[Your instructions]: Go through the material below and return each line with the string "DEPARTMENT" in it.

[Information provided]:
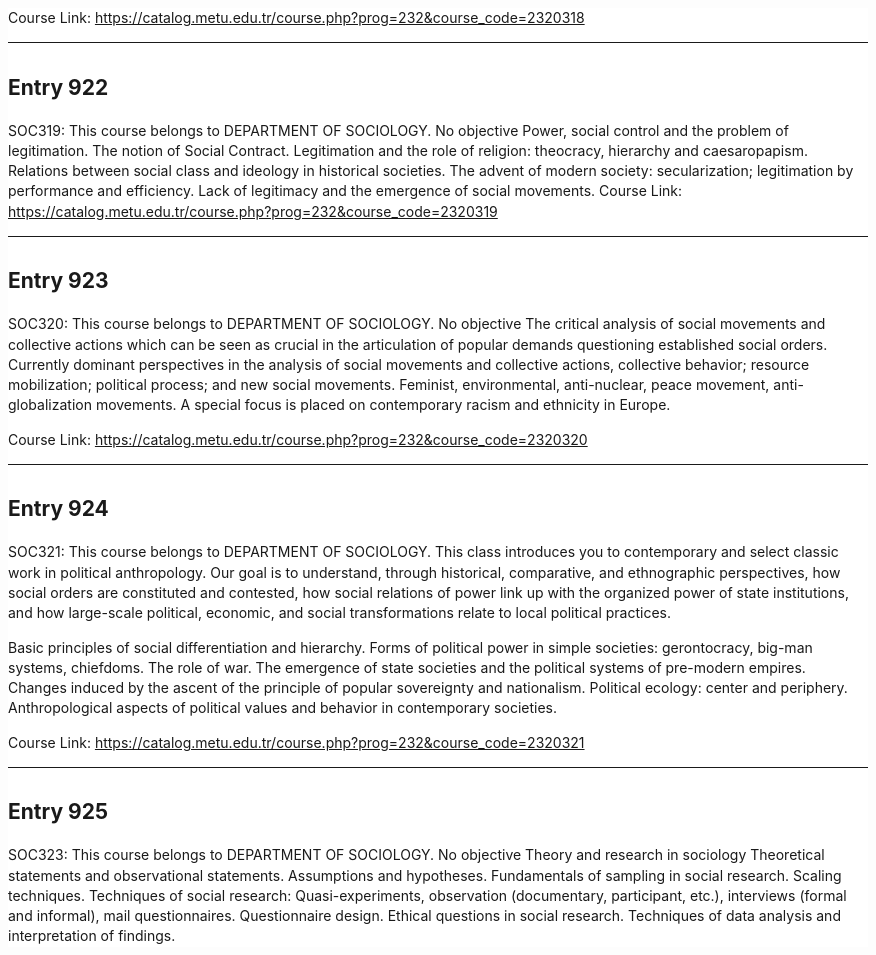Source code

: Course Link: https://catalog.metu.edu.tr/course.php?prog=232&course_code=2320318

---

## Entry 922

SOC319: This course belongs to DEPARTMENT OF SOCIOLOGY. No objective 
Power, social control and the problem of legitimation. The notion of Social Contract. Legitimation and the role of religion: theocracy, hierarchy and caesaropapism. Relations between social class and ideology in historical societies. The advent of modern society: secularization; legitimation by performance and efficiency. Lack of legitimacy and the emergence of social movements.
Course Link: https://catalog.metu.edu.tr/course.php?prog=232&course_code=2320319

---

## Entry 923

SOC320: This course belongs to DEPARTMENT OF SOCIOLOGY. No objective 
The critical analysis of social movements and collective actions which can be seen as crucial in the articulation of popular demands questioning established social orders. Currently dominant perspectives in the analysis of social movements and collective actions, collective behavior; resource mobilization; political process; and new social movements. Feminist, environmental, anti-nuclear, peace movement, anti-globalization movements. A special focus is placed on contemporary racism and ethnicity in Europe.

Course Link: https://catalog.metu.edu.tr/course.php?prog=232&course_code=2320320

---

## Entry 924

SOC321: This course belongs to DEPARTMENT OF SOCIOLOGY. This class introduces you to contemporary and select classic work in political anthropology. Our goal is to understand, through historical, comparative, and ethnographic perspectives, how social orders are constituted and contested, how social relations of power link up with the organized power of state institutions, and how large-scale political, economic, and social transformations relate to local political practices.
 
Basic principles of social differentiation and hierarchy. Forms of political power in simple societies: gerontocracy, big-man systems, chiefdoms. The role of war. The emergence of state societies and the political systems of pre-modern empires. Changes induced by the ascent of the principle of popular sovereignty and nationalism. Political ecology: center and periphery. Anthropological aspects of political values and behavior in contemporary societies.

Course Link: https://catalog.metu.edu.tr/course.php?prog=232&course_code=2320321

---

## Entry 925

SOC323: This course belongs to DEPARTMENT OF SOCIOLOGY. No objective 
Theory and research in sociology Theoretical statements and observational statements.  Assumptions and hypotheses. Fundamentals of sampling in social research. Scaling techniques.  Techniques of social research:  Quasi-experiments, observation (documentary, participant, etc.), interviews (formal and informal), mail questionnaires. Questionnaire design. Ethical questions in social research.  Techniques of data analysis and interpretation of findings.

[Solved problem]:
SOC319: This course belongs to DEPARTMENT OF SOCIOLOGY. No objective 
SOC320: This course belongs to DEPARTMENT OF SOCIOLOGY. No objective 
SOC321: This course belongs to DEPARTMENT OF SOCIOLOGY. This class introduces you to contemporary and select classic work in political anthropology. Our goal is to understand, through historical, comparative, and ethnographic perspectives, how social orders are constituted and contested, how social relations of power link up with the organized power of state institutions, and how large-scale political, economic, and social transformations relate to local political practices.
SOC323: This course belongs to DEPARTMENT OF SOCIOLOGY. No objective 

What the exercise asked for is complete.